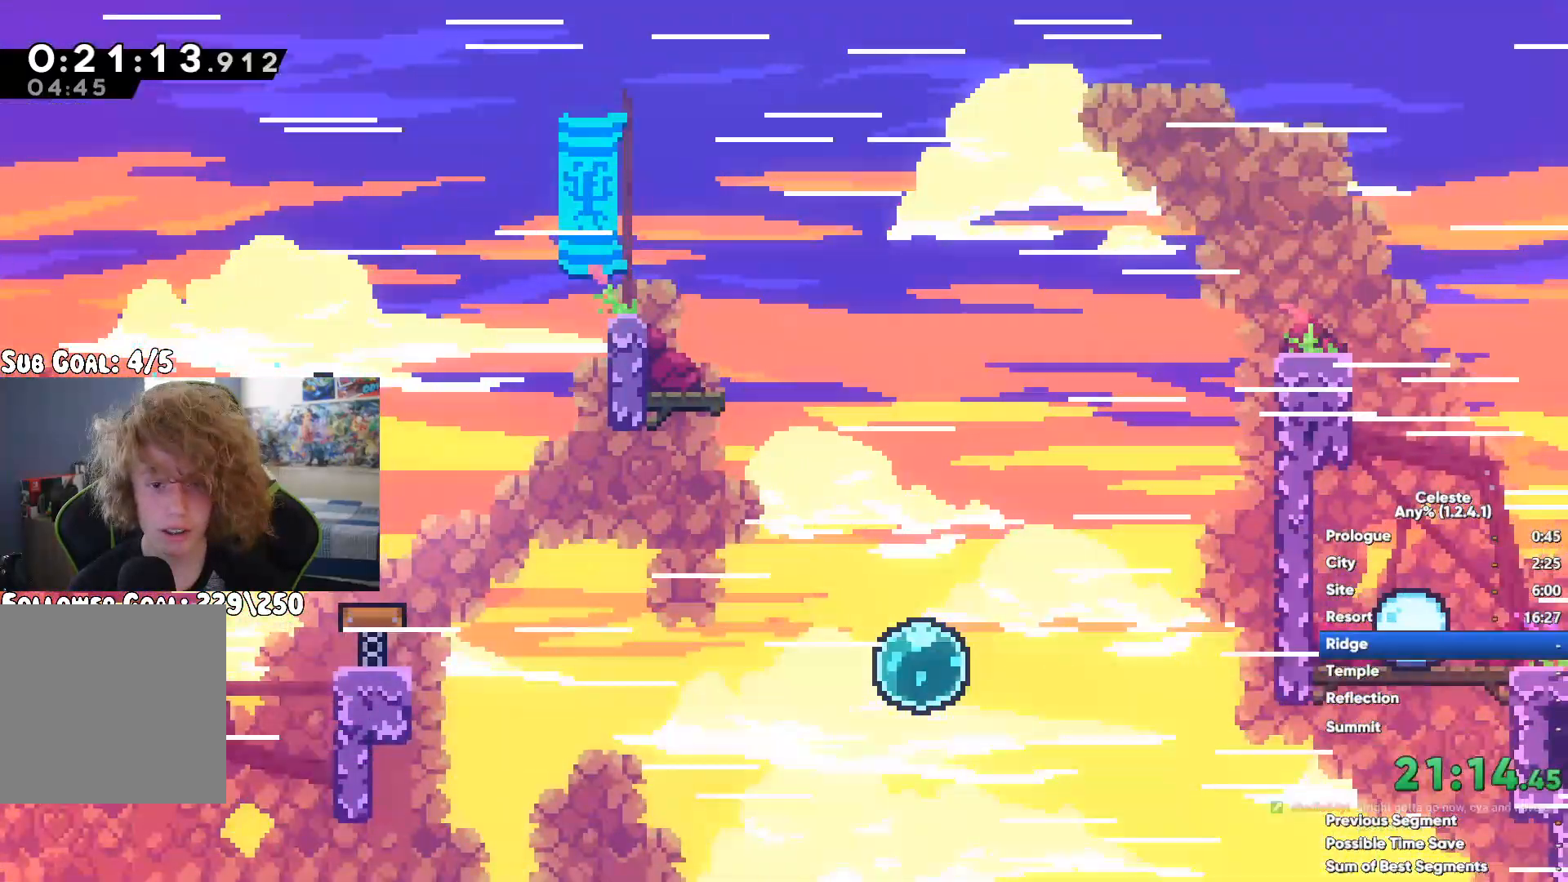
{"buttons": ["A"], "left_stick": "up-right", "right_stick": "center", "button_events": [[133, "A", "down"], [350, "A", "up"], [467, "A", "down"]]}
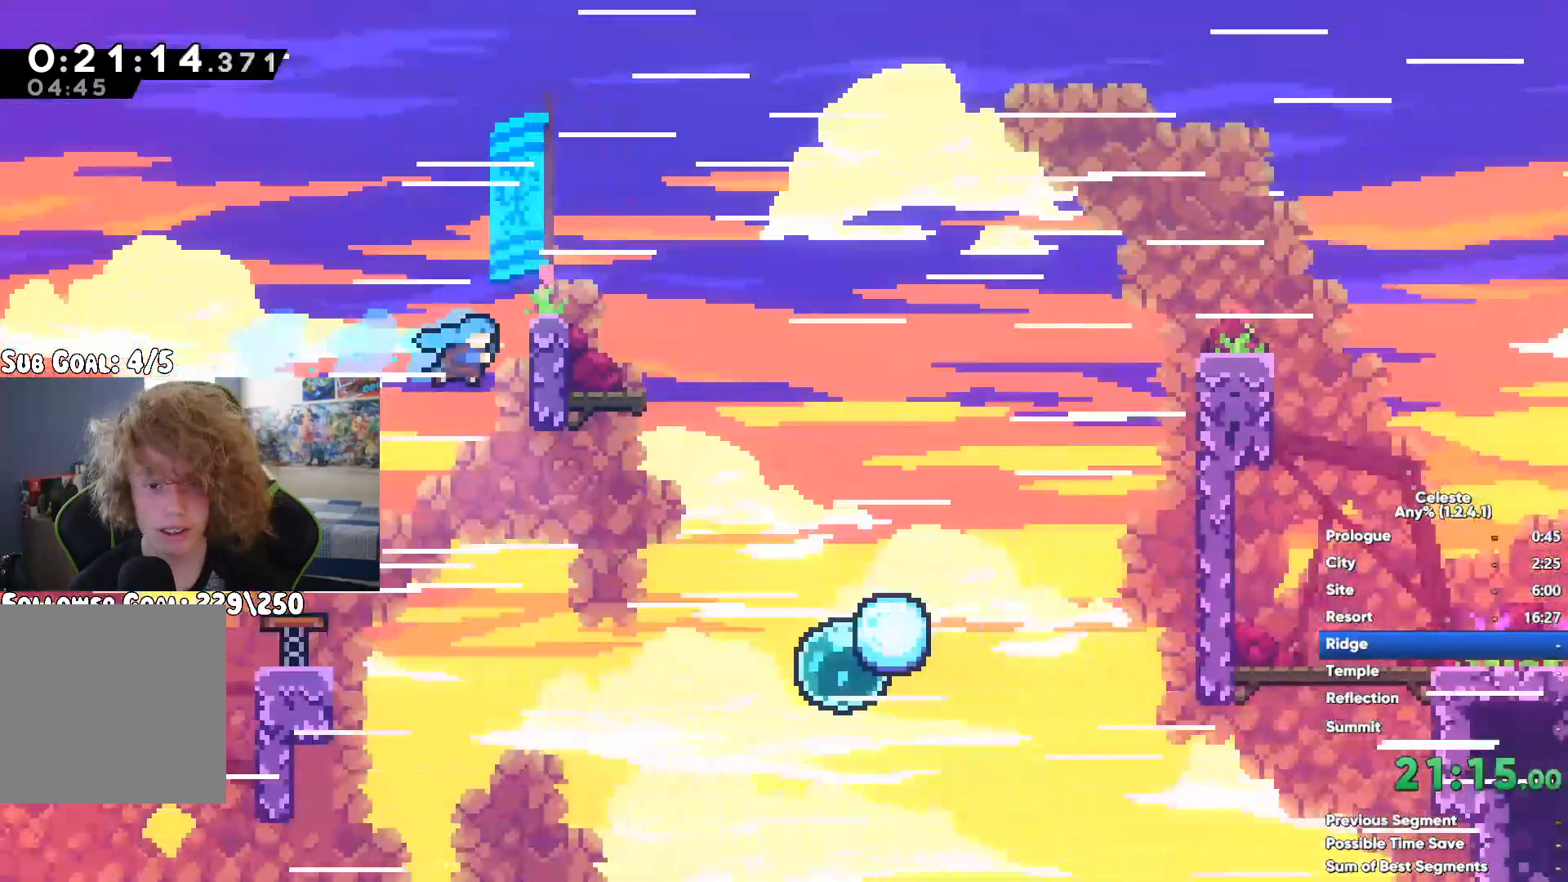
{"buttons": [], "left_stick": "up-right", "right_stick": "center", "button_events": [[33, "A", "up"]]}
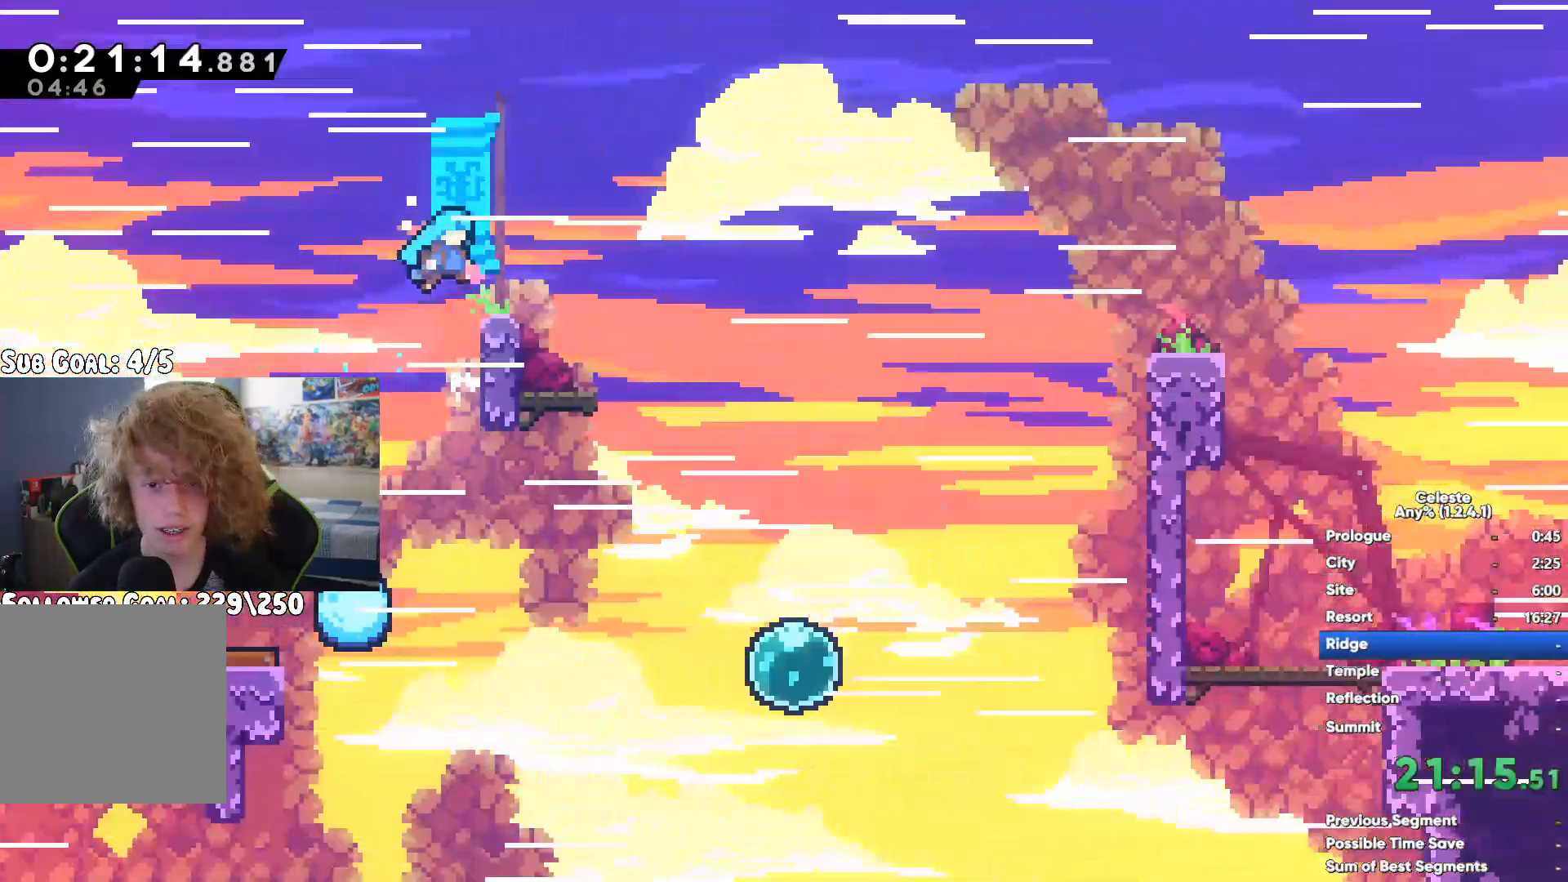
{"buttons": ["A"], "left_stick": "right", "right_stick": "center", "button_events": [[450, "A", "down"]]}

Problem to solve - Sift the material for lines with the string "down". Copy each one found.

Task response -
{"buttons": ["A"], "left_stick": "up-right", "right_stick": "center", "button_events": [[133, "A", "down"], [350, "A", "up"], [467, "A", "down"]]}
{"buttons": ["A"], "left_stick": "right", "right_stick": "center", "button_events": [[450, "A", "down"]]}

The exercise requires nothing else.